Stanbic IBTC Holdings Plc Profit Climbs to a New High in Over 13 Years

According to data from BusinessDay, Stanbic IBTC Holdings Plc's generated profit in the first quarter (Q1 2024) of this year was the highest in at least 13 years.


In the first quarter of 2023, its pre-tax profit increased to N62.7 billion from N36.2 billion, while its after-tax profit increased to N45.6 billion from N28.8 billion.


Stanbic IBTC Holdings Plc also reported an increase in net interest income of 111.4 percent to N76.9 billion and a growth in gross earnings of 135.8 percent to N117.1 billion.


"This was driven by a strong interest income, up by 129.7 percent to N115.8 billion, following an improvement in asset yields, masking the 177.1 percent increase to N28.9 billion in interest expense," analysts at Cardinalstone Research said in a recent note.


The lender revealed that net fees and commission income increased from N24.9 billion to N41.6 billion, a 67.2 percent increase.


Analysts observed that the primary causes of this increase were the rise in investment banking fees and the volume of digital banking transactions.

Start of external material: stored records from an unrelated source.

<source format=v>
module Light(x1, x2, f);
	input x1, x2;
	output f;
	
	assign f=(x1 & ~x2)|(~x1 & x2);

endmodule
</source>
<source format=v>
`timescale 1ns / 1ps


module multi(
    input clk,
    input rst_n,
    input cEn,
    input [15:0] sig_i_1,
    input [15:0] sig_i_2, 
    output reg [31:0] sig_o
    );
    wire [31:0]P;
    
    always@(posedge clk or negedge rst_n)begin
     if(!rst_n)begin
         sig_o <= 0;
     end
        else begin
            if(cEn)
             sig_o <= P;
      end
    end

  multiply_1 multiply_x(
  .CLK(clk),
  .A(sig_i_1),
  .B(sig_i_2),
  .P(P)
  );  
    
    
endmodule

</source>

Stanbic reported that despite a 65% increase in operating expenses in the first three months of the previous year, better top-line performance was the primary driver of the company's cost-to-income ratio improvement, which increased from 49.5 percent in Q1 to 51.2 percent in Q1 of this year.

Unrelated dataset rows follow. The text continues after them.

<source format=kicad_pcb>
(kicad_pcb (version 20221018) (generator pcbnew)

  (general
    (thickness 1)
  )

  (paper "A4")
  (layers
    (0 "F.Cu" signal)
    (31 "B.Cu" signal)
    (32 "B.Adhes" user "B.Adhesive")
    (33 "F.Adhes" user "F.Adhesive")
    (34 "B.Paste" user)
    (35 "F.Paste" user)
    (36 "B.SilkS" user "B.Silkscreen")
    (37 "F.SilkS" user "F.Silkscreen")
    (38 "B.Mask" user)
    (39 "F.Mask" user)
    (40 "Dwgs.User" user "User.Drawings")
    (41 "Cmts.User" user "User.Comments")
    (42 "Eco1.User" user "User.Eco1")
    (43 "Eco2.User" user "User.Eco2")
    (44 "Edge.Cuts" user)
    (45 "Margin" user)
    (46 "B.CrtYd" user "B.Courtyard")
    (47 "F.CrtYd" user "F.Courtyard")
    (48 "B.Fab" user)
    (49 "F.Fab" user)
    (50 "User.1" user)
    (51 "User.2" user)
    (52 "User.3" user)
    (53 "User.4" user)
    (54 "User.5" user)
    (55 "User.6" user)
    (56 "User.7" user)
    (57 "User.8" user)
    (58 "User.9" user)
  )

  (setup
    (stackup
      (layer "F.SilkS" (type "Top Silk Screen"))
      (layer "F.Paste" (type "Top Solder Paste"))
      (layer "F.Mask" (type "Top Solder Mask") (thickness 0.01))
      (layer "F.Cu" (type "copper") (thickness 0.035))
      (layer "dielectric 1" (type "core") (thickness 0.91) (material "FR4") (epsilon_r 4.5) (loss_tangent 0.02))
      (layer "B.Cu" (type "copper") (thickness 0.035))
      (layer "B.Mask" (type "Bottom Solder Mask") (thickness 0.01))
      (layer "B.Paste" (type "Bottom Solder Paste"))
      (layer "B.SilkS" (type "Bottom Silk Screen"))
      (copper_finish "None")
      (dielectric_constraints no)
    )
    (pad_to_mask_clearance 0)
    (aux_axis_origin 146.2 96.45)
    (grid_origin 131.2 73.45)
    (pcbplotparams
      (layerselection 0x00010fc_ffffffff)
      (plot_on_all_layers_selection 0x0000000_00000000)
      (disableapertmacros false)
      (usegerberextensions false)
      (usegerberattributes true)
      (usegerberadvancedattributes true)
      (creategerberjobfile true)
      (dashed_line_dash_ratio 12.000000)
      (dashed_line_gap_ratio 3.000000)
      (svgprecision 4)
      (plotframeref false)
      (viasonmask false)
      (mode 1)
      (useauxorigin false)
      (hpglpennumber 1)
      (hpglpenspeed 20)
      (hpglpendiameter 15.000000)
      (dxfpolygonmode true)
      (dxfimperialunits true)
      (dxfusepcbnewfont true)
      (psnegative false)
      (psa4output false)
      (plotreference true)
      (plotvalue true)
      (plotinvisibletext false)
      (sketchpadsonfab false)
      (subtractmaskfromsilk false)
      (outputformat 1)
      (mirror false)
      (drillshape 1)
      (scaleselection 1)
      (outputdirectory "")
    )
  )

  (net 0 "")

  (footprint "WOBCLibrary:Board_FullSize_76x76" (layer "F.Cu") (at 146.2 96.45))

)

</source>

Its basic earnings and diluted per share in the reviewed periods increased from N2.16 to N3.45.


The holding's total assets increased by 16% to N5.97 trillion from N5.14 trillion, largely due to growth in total deposits and the revaluation of foreign currency deposits. While total liabilities increased from N4.62 billion to N5.43 billion.


Equity attributable to ordinary shareholders rose to N544 billion from N506 billion.


Further analysis of the group's statement reveals that it recorded an impairment charge of N7.1 billion to account for the 85.8 percent increase in gross loans.


The group's net cash flows for investing activities were N50 billion, down from a negative N117 billion, while its net cash flows from operating activities increased to N791 billion from N99 billion.


In the first three months of this year, net cash flows used for financing activities increased to N140 billion from N8 billion during the same period the previous year. Meanwhile, cash and cash equivalents increased to N1.4 trillion from N617 billion.


The group's total capital adequacy ratio finished 14.6% in the first three months, higher than the 11 percent minimum regulatory requirement.


Stanbic IBTC Holdings stated during its 12th Annual General Meeting on May 16 in Lagos that the bank's directors will seek shareholder approval to establish a Debt Issuance Programme of up to N400 billion (or equivalent in foreign currency).


"The purpose is to issue various types of debt securities, including senior unsecured or secured, subordinated, convertible, preferred, equity-linked, or other forms of debt obligations. The issuance may be through public offering, private placement, or other methods, in tranches and at dates, rates, and terms determined by the Directors, subject to regulatory approvals," the statement said.